Prop. 36 Advocates to Educate Californians About Treatment During National Alcohol & Drug Addiction Recovery Month
Hundreds of Non-Violent Offenders Already Placed in
This September marks the 13th annual National Alcohol & Drug Addiction Recovery Month, an initiative of the Center for Substance Abuse Treatment. For California, this means taking a close look at Proposition 36 - the state's new law that allows for drug treatment instead of jail for non-violent offenders.

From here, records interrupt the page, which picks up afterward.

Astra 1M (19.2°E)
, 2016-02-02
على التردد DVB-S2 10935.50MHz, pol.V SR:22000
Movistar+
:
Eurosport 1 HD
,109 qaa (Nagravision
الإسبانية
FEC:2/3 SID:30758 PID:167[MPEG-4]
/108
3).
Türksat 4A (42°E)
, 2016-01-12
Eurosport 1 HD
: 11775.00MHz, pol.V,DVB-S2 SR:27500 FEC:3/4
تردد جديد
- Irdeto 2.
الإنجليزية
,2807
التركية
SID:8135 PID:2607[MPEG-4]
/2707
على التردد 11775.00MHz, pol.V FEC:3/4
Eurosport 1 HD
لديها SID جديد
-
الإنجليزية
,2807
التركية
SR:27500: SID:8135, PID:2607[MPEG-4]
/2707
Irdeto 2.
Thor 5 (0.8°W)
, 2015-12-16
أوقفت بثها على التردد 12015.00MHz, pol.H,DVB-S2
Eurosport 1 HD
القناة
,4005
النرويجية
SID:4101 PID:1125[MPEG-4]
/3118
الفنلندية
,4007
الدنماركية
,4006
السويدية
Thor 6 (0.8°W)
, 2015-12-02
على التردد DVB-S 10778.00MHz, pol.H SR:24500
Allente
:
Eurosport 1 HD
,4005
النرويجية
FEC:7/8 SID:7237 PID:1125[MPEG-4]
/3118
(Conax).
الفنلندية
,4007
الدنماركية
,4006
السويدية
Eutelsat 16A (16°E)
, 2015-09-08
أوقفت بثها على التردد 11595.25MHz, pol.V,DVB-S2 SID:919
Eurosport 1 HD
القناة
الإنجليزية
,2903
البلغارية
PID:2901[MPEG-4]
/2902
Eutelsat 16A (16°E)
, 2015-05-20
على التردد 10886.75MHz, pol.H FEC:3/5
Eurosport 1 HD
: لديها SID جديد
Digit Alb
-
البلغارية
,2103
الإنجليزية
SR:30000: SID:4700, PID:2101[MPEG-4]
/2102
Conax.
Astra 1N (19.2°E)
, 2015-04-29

Already hundreds of people have been diverted into drug treatment around the state, including the high-profile case of Robert Downey, Jr. -- since Prop. 36 went in to effect on July 1. Now, supporters of Prop. 36 are looking to ensure that the treatment being offered is appropriate for each person, and recognizes relapse as part of many people's recovery process.
"Californians know treatment works better than jail for those suffering from drug addiction," said Whitney Taylor, Proposition 36 Implementation Director for The Lindesmith Center-Drug Policy Foundation. "But treatment is not a silver bullet. I hope this month families and friends of loved ones with substance abuse problems will be learn that recovery can be a long and difficult process - but one that is well worth it in the end."
According to the Physicians Leadership on National Drug Policy, a group of medical experts on legal and illegal drug use, addiction is defined as a chronic, re-occurring condition, comparable to diabetes. Relapse for those in drug treatment is often part of the recovery process, much like the relapse into dangerous eating practices for diabetics. In fact, 10-30% of individuals in drug treatment relapse within the first year of treatment, and 30-50% of diabetics relapse into dangerous health habits after the first year. Both of these diseases are usually treated in part by significant life-style changes, which can be difficult to sustain at first. They can also both be life-threatening, if not treated properly.
"Success in drug treatment is not a clear black and white definition," comments Dr. Jack McCarthy, of the Bi-Valley Medical Clinic in Sacramento. "Drug treatment and the struggle to remain in control of one's addiction is a life-long battle. Relapse into drug use is to be expected and it takes most people several attempts at treatment before they beat this condition."
"I battled with my drug addiction for 17 years," stated Tom Aswad, State and National Liaison for Partners in Recovery Alliance of Contra Costa County. "When I finally became sober, I knew that I had to help others in their recovery, as well as educate public on drug addiction, treatment and recovery."
Each county in California is required to offer addiction therapy to those being diverted under Proposition 36. Taylor and other treatment advocates say success of those in recovery depends fundamentally on the quality of treatment being offered. This means allowing medical or health experts, as opposed to criminal justice professionals, to determine the most effective treatment program for each individual, taking into account drug use patterns, social history, and life circumstances. Examples of treatment options include: methadone maintenance, vocational training, detoxification and family counseling. It also means toning down or intensifying therapies based on clients' needs; and taking relapse into account as part of the recovery process.
"The understanding of addiction has begun with the passage of Prop 36," stated Taylor. "Now we must help those in treatment by being patient with their struggle until they are able to turn their lives around."